Bootstrap Significance for Gower + KSD coefficients


This program enables a user to determine the likelihood of obtaining an agreement coefficient, as high or higher than that observed, by chance alone. The agreement indices currently available for analysis are the Gower index, the Kernel Smoothed Distance (KSD-s),and the double-scaled euclidean similarity (DSE-s) index.

It does this by creating samples of random data, with a desired number of cases per sample, corresponding to the particular measurement range of the data from within which the original coefficient was calculated. For each sample, a coefficient is calculated. The number of samples should be sufficient to provide an empirical sampling distribution of coefficients, in order that the estimated occurrence probability of the target coefficient is robust. Anywhere between 5,000 to 20,000 samples is usually sufficient to achieve this (giving you a frequency distribution comprising 5,000 or 20,000 coefficients).

This is the essence of "bootstrapping", generating samples of data from some specified statistical distribution or the sample data themselves (taking a subset of the dataset each time), and constructing a frequency distribution of coefficients found from the samples so that you can determine how likely it is to have observed your 'target' coefficient, by chance alone.

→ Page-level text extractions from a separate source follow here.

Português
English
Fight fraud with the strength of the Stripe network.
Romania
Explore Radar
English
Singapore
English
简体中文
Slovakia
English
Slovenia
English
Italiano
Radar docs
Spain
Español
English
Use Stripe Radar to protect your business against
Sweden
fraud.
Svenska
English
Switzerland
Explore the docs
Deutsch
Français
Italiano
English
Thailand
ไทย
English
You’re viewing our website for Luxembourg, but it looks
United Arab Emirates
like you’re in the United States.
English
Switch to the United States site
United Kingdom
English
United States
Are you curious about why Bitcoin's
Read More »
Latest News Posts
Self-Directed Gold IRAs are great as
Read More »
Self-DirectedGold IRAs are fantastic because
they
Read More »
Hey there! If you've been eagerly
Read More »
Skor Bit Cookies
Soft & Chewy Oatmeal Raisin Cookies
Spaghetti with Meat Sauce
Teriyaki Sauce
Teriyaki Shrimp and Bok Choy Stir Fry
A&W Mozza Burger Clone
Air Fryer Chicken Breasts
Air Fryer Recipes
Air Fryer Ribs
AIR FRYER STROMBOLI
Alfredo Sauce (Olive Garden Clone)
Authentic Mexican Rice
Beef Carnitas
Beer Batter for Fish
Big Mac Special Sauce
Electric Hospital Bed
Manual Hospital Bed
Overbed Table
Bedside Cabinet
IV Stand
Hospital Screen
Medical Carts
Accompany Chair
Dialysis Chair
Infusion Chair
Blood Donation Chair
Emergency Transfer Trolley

Instead of creating artificial null or alternative hypotheses, we simply determine the likelihood of a coefficient occurring if we were to calculate it from random data. We don't need to assume a sampling distribution for the target coefficient as we construct it empirically, tailored to the particular sample size, measurement range, and type of data (integer or real-valued numbers) we have at hand.

We can also take the same approach if we want to determine whether the magnitude of the difference between two coefficients could have occurred by chance alone. To do this, we specify the two coefficients we have in mind, and their respective sampling details. We then generate say 10,000 samples for each constrained-specified coefficient, taking the difference between them for each pair of samples. This "difference distribution" forms the frequency distribution against which we compare our observed difference. Again, the question we wish to answer is "what is the likelihood of observing a difference between two coefficients as high or higher than that observed, by chance alone?".




Downloads

Installation software:

Boostrap program manual (~3.8Mb)
Download the 32-bit .msi Installation file (~7Mb)

Installation Note

When installing the program, you will be asked whether you wish to install it for yourself (as a user), or for everyone who uses the machine.

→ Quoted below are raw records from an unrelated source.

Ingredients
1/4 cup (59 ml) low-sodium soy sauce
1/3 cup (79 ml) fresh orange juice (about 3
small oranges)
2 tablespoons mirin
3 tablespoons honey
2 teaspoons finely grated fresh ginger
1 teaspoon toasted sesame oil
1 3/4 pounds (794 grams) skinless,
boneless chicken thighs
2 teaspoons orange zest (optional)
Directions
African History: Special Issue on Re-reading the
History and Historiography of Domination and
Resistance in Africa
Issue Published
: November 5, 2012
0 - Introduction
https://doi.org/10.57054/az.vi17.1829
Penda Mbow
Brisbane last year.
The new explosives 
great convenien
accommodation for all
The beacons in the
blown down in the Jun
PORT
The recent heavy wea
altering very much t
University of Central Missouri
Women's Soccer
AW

If the machine on which you are installing this program is your own personal machine, not managed by anyone other than yourself as the de facto 'administrator', then choose:
1. "Only for me"

However, if the machine is managed by an 'external' administrator (e.g. your employer's IT or university IT dept.), then choose:
2. "Everybody (all users)"

If you try to install the program using option 2 on a machine 'managed' for you by an external IT department/administrator, and you have not been given administrator privileges yourself, then you will see a security prompt, asking you for an administrator password - which you will not possess:

In this case, exit the installation and restart it, using option 1 ("Only for me" ).

The installation creates a folder which can be used for storing output graphics and tables ... c:\users\public\Bootstrap Output. The first time you attempt to save any results, it automatically opens that subdirectory for you. From then on, should you choose any other preferred folder, the program remembers the last used path.